======== PASSAGE PROVIDED

Meanwhile, separate research programs were developing in Russia and China in ways that Western literature often underestimates. Soviet-era and post-Soviet Russian biochemistry had a distinct tradition of studying peptide signaling molecules, partly because of theoretical interest in regulatory peptides as a class and partly because the funding and regulatory environments created different research priorities. Russian dermatology and tissue repair literature accumulated studies on GHK-Cu and related copper peptides that parallel, sometimes predate, and sometimes exceed the Western literature in scope. The same compound Pickart had identified in American plasma was being studied in Siberian wound care clinics and Moscow dermatology departments — often with different methodologies, different endpoints, and different levels of rigor, but pointing consistently at the same biological territory.

The Chinese research arc developed somewhat later but became substantial by the 2000s. Chinese academic journals published studies on GHK-Cu in contexts ranging from skin photoaging to wound repair to potential neuroprotective effects. These studies suffer from some of the same limitations as the Russian literature — small sample sizes, variable methodology, limited international replication — but they represent a global recognition that this compound, first isolated in a California lab in the early 1970s, has biological significance that exceeds what Western pharmaceutical development has fully absorbed.

The gene expression findings are what made the twentieth-century research feel newly relevant in the twenty-first. Early research identified a few downstream effects of GHK-Cu — collagen synthesis, wound healing, fibroblast activation. Later research, using the gene array technologies that became available in the 2000s, found something considerably more striking: GHK-Cu appeared to influence the expression of hundreds, and potentially thousands, of human genes. Many of these genes were associated with aging phenotypes — inflammation markers, oxidative stress pathways, DNA repair mechanisms. Some were associated with processes that go wrong in cancer. The compound wasn't doing one thing or five things. It was interacting with the cellular machinery at a level that spoke to its origin: it had been present in human plasma, in high concentration, for the entire period when cells were doing their best work.

================

STUDY QUESTIONS:
[1] Answer these questions from the passage on GHK-Cu research:
(a) In what Russian settings was the compound studied?
(b) By which decade had the Chinese research become substantial?
(c) What technologies did the later research on gene expression use?
[2] Decide whether each statement agrees with the passage on GHK-Cu research, and support each answer with a quotation from it.
(a) GHK-Cu was first isolated in a California lab in the early 1970s.
(b) The Chinese studies avoided the limitations found in the Russian literature.
(c) Later research found that GHK-Cu influenced the expression of only a handful of genes.

======== ENTRIES SHOWN

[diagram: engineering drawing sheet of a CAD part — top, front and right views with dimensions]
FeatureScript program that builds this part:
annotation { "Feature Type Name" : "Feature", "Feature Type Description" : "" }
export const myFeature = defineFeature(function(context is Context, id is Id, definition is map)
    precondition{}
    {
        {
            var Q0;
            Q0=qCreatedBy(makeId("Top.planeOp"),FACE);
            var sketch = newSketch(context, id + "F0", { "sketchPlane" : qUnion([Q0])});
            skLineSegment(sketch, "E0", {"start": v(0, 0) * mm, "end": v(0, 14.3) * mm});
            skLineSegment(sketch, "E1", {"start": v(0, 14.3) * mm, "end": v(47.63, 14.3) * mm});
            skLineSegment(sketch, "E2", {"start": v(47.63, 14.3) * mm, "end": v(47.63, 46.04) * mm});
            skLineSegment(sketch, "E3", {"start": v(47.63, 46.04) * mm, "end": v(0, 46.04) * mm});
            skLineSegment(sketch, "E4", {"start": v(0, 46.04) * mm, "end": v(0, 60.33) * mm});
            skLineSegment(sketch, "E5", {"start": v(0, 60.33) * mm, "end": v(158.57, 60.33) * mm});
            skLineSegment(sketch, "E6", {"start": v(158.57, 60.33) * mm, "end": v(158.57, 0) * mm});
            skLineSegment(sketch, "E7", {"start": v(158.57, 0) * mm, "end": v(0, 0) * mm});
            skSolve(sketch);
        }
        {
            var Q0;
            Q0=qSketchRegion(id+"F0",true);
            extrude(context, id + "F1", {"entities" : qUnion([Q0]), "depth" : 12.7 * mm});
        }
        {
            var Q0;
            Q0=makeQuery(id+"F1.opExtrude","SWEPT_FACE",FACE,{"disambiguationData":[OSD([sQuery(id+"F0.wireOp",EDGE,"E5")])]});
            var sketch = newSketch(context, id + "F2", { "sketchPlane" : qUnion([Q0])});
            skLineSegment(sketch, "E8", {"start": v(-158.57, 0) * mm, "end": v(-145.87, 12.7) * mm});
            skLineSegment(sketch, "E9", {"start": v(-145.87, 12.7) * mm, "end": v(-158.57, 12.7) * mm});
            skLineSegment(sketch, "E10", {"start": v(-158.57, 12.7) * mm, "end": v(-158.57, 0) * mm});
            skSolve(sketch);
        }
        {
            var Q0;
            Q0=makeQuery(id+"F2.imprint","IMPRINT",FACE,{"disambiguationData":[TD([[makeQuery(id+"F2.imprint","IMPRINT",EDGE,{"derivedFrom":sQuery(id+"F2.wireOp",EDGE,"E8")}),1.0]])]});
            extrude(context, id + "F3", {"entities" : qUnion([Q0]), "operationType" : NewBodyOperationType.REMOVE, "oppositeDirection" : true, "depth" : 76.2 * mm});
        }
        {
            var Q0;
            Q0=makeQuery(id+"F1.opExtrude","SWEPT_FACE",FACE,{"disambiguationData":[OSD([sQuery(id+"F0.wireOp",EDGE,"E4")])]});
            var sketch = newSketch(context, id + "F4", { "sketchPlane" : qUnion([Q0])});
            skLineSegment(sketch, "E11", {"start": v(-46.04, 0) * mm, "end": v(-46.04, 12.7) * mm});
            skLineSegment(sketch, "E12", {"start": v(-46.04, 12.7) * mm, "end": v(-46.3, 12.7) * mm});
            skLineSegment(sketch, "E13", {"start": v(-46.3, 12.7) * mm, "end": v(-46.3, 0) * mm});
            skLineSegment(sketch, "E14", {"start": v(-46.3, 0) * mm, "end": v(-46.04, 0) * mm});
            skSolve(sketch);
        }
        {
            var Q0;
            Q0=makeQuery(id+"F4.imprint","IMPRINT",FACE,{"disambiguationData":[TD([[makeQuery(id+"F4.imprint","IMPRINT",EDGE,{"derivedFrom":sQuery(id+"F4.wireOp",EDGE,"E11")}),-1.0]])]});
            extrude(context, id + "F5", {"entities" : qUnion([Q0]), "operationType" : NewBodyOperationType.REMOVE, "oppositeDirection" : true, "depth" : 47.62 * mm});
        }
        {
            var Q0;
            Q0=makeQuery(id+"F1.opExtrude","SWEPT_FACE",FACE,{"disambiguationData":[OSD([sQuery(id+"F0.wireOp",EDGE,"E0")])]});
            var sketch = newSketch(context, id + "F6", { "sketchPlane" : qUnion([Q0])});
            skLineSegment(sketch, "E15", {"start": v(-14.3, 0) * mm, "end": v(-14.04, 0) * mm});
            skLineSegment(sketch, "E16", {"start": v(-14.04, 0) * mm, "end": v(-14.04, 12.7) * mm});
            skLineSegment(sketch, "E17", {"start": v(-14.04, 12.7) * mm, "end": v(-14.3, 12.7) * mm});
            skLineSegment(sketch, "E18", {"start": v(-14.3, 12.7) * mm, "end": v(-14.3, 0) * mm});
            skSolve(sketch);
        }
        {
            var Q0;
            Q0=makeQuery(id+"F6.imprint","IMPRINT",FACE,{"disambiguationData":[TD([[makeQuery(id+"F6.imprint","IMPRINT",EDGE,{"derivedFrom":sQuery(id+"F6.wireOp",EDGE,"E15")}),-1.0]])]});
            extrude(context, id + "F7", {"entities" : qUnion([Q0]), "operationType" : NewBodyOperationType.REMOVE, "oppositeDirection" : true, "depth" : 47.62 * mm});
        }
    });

================

RESULTS FOR THE EXERCISE:
[1]
(a) Siberian wound care clinics and Moscow dermatology departments.
(b) The 2000s.
(c) Gene array technologies that became available in the 2000s.

[2]
(a) Yes: "first isolated in a California lab in the early 1970s"
(b) No: "These studies suffer from some of the same limitations as the Russian literature"
(c) No: "GHK-Cu appeared to influence the expression of hundreds, and potentially thousands, of human genes"